What needs to be done - Work through the entries that follow and state how many lines contain the word "محصولات". Only the number is wanted.

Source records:
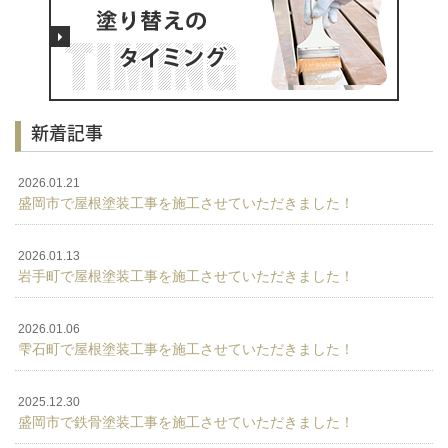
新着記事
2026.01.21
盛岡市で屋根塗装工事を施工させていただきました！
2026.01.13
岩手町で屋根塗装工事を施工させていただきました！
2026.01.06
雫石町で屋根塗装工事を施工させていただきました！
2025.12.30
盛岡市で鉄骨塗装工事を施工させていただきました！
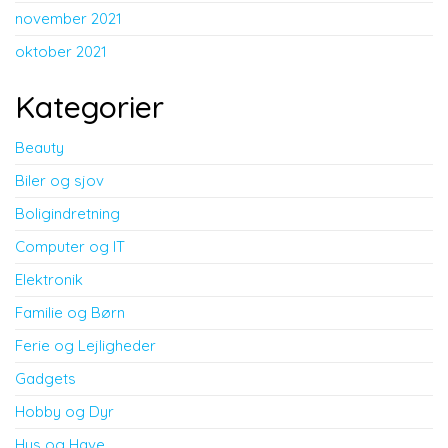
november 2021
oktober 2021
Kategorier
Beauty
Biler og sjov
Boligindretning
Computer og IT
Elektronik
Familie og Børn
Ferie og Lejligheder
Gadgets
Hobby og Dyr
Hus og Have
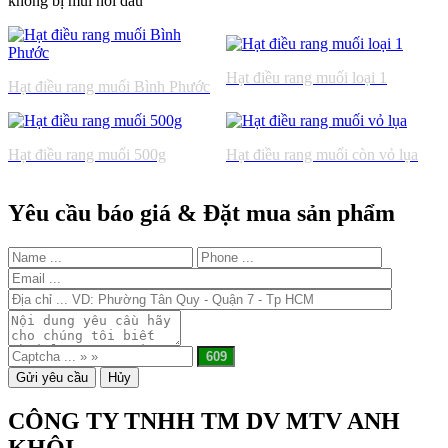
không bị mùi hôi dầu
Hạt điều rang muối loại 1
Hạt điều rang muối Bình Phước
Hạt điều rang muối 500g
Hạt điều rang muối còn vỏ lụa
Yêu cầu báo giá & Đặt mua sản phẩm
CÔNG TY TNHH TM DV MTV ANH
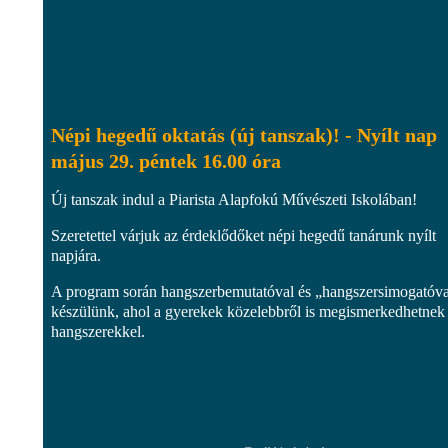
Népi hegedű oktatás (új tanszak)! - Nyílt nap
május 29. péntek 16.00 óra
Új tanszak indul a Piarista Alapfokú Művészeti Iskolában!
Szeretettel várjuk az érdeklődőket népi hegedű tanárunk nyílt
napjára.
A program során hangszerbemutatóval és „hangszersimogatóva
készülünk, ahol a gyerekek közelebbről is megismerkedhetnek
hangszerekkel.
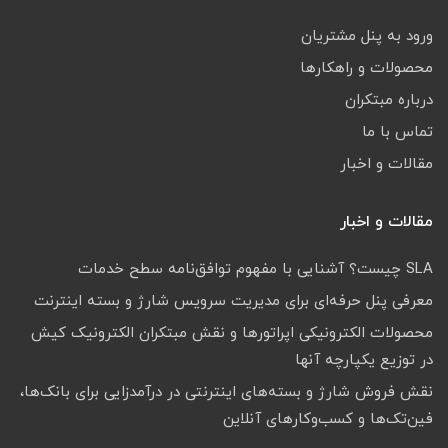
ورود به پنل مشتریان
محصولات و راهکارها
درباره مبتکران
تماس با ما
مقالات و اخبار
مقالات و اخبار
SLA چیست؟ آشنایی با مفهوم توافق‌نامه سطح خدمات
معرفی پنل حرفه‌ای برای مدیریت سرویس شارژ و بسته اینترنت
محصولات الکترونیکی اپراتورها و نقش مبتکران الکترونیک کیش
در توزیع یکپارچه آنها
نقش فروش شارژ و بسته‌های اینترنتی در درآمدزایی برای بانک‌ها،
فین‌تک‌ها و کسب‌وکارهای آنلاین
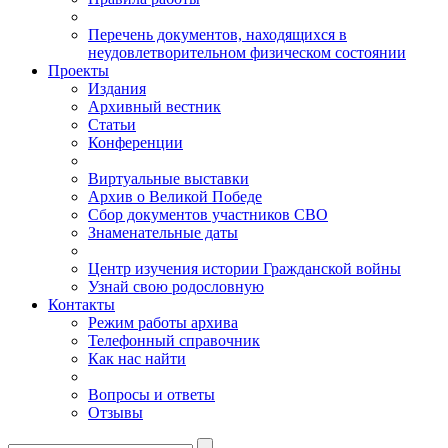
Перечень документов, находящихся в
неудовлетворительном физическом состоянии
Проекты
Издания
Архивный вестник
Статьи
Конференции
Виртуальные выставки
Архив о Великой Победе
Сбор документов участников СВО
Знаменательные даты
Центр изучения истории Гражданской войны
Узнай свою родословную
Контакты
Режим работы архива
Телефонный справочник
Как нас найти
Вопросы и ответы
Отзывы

Response for this exercise - 2